Escuchar antes de hablar

Hay marcas que buscan una voz propia y marcas que saben escuchar las voces que ya existen a su alrededor.

Wallapop parece haber encontrado una forma de hacer ambas cosas.

Su voz de marca está en la mirada que une todas esas historias: los objetos tienen más de una vida porque las personas también atraviesan cambios, despedidas y comienzos. Pero la manera de contar cada una de esas vidas no pertenece por completo a Wallapop.

Pertenece a quien vende.

Quizá por eso “Vendedores” funciona. Porque la campaña no coloca un mensaje sobre la comunidad. Lo encuentra dentro de ella.

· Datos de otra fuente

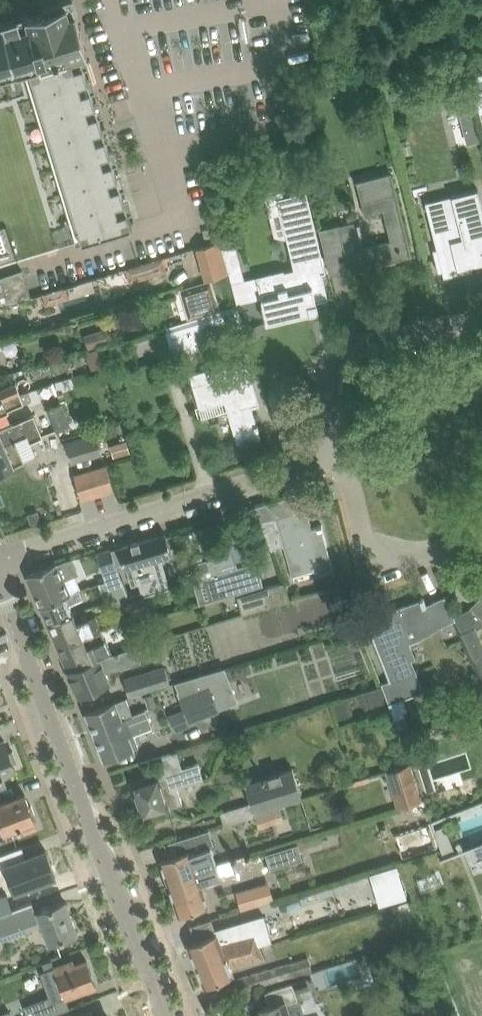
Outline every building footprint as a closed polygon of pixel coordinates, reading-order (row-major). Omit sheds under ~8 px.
[(127,224),(134,222),(133,219),(130,220),(123,199),(116,174),(79,54),(81,54),(85,52),(88,52),(87,49),(81,31),(81,28),(77,14),(76,11),(73,12),(70,13),(67,5),(67,3),(62,4),(46,9),(46,8),(43,9),(28,14),(28,13),(3,20),(3,19),(0,20),(0,262),(127,224)] [(366,86),(363,94),(374,99),(377,90),(366,86)] [(473,108),(460,112),(468,143),(481,140),(473,108)] [(320,227),(322,236),(326,256),(346,251),(348,263),(347,263),(349,269),(412,255),(400,205),(393,171),(357,179),(365,213),(372,212),(372,211),(384,209),(391,239),(364,246),(361,233),(363,232),(360,221),(357,221),(358,224),(341,228),(340,222),(320,227)] [(461,272),(460,268),(469,266),(470,270),(472,269),(469,260),(481,257),(481,205),(478,188),(452,195),(455,207),(442,211),(441,208),(437,209),(438,212),(431,213),(428,201),(425,201),(444,276),(461,272)] [(283,268),(256,275),(266,315),(265,316),(266,321),(311,310),(309,302),(328,297),(303,191),(274,198),(289,261),(281,263),(283,268)] [(221,240),(196,247),(205,279),(230,272),(224,251),(221,240)] [(237,247),(224,251),(230,272),(233,282),(245,279),(237,247)] [(148,261),(125,268),(129,282),(152,275),(148,261)] [(31,295),(23,270),(0,278),(0,305),(31,295)] [(181,289),(190,316),(219,307),(211,280),(181,289)] [(57,289),(45,293),(48,303),(60,299),(57,289)] [(174,356),(220,342),(226,363),(189,373),(199,408),(225,401),(238,445),(261,438),(251,405),(258,403),(258,405),(260,405),(245,357),(234,360),(226,334),(246,328),(239,304),(165,326),(174,356)] [(84,334),(88,347),(114,339),(110,326),(84,334)] [(86,352),(91,368),(103,364),(98,348),(86,352)] [(25,391),(21,381),(0,390),(0,389),(0,402),(25,391)] [(55,383),(30,389),(33,401),(58,394),(55,383)] [(10,411),(9,409),(32,399),(28,390),(25,391),(0,402),(0,416),(10,411)] [(47,408),(56,429),(71,423),(62,402),(47,408)] [(34,415),(34,414),(0,429),(0,430),(34,415)] [(0,430),(0,471),(24,460),(16,440),(28,435),(31,442),(44,437),(34,415),(0,430)] [(97,433),(82,437),(89,457),(103,453),(97,433)] [(106,465),(91,470),(98,494),(114,489),(106,465)] [(74,475),(75,480),(81,499),(98,494),(91,470),(74,475)] [(268,502),(255,505),(261,520),(271,548),(284,545),(294,580),(295,580),(293,574),(315,568),(317,573),(333,569),(322,527),(323,526),(322,524),(317,525),(317,526),(311,528),(305,508),(307,508),(307,507),(275,516),(271,501),(268,502)] [(38,512),(31,514),(33,523),(41,520),(38,512)] [(219,521),(203,526),(204,532),(205,534),(215,531),(217,537),(223,536),(219,521)] [(248,525),(247,524),(227,531),(238,561),(253,556),(243,527),(248,525)] [(172,554),(165,532),(140,540),(139,539),(138,539),(138,540),(133,542),(132,541),(131,542),(118,546),(125,568),(127,568),(132,585),(139,582),(143,595),(184,581),(183,579),(167,585),(162,567),(156,569),(153,560),(172,554)] [(111,548),(96,552),(102,570),(117,565),(111,548)] [(57,562),(27,575),(40,606),(71,593),(64,578),(78,572),(73,559),(73,558),(67,559),(58,563),(57,562)] [(204,560),(195,563),(197,570),(198,573),(211,569),(209,560),(208,559),(204,560)] [(237,593),(263,585),(258,566),(231,574),(237,593)] [(102,590),(124,582),(122,574),(105,580),(99,582),(102,590)] [(115,605),(131,600),(124,582),(102,590),(108,603),(113,600),(115,605)] [(242,615),(291,600),(284,582),(238,597),(242,615)] [(71,593),(40,606),(48,624),(74,613),(70,603),(83,596),(79,589),(71,593)] [(367,620),(375,638),(390,679),(382,682),(395,714),(408,709),(403,698),(424,689),(412,658),(416,656),(404,626),(440,612),(444,623),(456,618),(445,595),(426,604),(423,598),(367,620)] [(481,615),(481,595),(472,606),(481,615)] [(75,613),(74,613),(48,624),(58,647),(103,629),(97,615),(79,623),(75,613)] [(461,631),(479,674),(481,673),(481,645),(474,626),(461,631)] [(103,629),(58,647),(68,670),(92,660),(113,654),(112,652),(107,639),(103,629)] [(165,638),(150,643),(153,652),(155,658),(170,654),(165,638)] [(92,660),(68,670),(79,696),(110,683),(106,673),(142,660),(136,645),(112,652),(113,654),(92,660)] [(166,665),(124,677),(129,694),(170,682),(166,665)] [(186,708),(171,714),(176,727),(191,722),(220,710),(219,708),(238,700),(224,665),(176,680),(180,690),(179,690),(186,708)] [(152,694),(145,696),(149,707),(156,704),(152,694)] [(104,705),(86,712),(93,731),(123,719),(123,718),(133,714),(126,696),(116,700),(104,705)] [(123,719),(93,731),(105,761),(136,749),(139,748),(134,733),(154,726),(150,717),(147,709),(133,714),(123,718),(123,719)] [(406,717),(397,720),(402,735),(412,731),(406,717)] [(416,735),(403,740),(411,762),(411,763),(412,763),(418,761),(414,749),(420,747),(416,735)] [(5,739),(0,741),(0,787),(6,784),(2,774),(3,774),(3,772),(15,767),(13,762),(17,760),(13,750),(9,752),(5,739)] [(143,814),(162,807),(182,801),(177,786),(204,778),(199,763),(183,768),(178,750),(161,756),(166,770),(155,774),(156,776),(143,780),(144,782),(134,785),(143,814)] [(387,771),(398,807),(423,800),(412,763),(411,763),(411,762),(387,771)] [(302,796),(294,767),(245,782),(251,803),(222,811),(226,824),(255,815),(254,811),(279,803),(302,796)] [(24,831),(37,827),(25,793),(6,800),(0,802),(0,840),(24,831)] [(279,803),(254,811),(255,815),(259,827),(284,819),(279,803)] [(429,822),(394,834),(402,858),(437,847),(429,822)] [(444,825),(433,829),(444,856),(440,857),(440,859),(456,853),(444,822),(443,823),(444,825)] [(351,839),(348,830),(341,832),(344,841),(351,839)] [(463,848),(464,850),(470,847),(475,859),(472,860),(473,862),(481,858),(481,841),(463,848)] [(266,853),(271,868),(303,858),(298,843),(266,853)] [(160,859),(168,880),(217,862),(211,845),(192,852),(190,849),(160,859)] [(0,855),(0,872),(7,870),(15,891),(44,880),(56,876),(46,849),(27,856),(26,857),(22,847),(0,855)] [(217,862),(168,880),(179,914),(209,904),(203,885),(228,877),(226,872),(255,864),(251,852),(217,862)] [(400,874),(373,882),(380,904),(407,896),(400,874)] [(0,897),(0,913),(12,908),(7,894),(0,897)] [(415,899),(399,904),(412,941),(427,935),(415,899)] [(8,911),(0,914),(0,939),(19,932),(19,931),(28,928),(28,929),(45,923),(51,941),(77,932),(65,900),(35,912),(31,903),(8,911)] [(206,936),(187,944),(196,964),(226,953),(260,945),(260,944),(272,940),(264,915),(216,929),(217,931),(206,936)] [(291,920),(279,923),(283,936),(294,932),(291,920)] [(226,953),(196,964),(205,985),(223,977),(235,973),(231,964),(264,956),(260,945),(226,953)] [(26,1004),(30,1015),(46,1015),(71,1006),(67,995),(77,992),(96,985),(87,959),(75,963),(73,959),(54,966),(51,958),(44,961),(47,969),(44,970),(53,994),(26,1004)] [(235,979),(239,991),(303,971),(300,959),(235,979)] [(286,984),(267,991),(271,1004),(257,1008),(259,1015),(306,1015),(299,996),(313,992),(308,977),(286,984)]
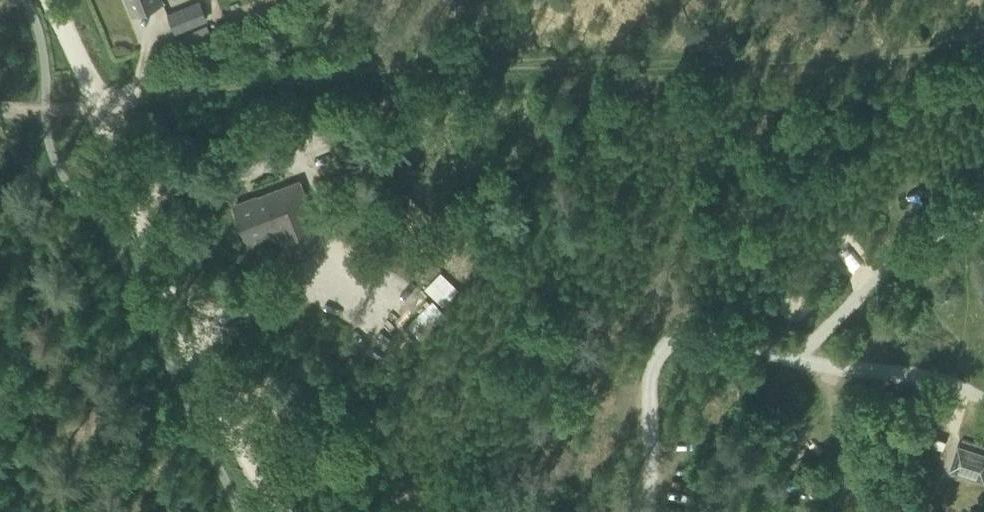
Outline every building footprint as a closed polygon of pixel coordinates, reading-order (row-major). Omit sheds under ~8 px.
[(162,1),(161,0),(127,0),(132,13),(162,1)] [(200,3),(168,16),(173,29),(205,16),(200,3)] [(326,244),(300,181),(258,198),(257,197),(233,206),(247,240),(276,228),(288,259),(326,244)] [(439,302),(456,286),(440,269),(423,285),(439,302)] [(458,289),(439,303),(435,298),(405,321),(419,339),(468,303),(458,289)] [(955,444),(947,469),(983,481),(983,478),(983,453),(955,444)]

Wallapop no tiene una única forma de vender. Tiene millones. Y ha entendido que esa aparente falta de uniformidad no debilita su marca.

La hace reconocible.

Lo que esta MIRADA ayuda a entender


– ¿Qué parte de una marca pertenece a la empresa y cuál construyen las personas que la utilizan?
– ¿Puede una comunidad convertirse en un activo de identidad tan importante como un logotipo o un tono de voz?
– ¿Por qué las historias que ya ocurren alrededor de un producto suelen resultar más creíbles que las inventadas por la publicidad?
– ¿Cómo puede una marca ordenar muchas voces distintas sin hacer que todas suenen igual?
– ¿Y si encontrar una voz propia también consiste en saber cuándo dejar hablar a los demás?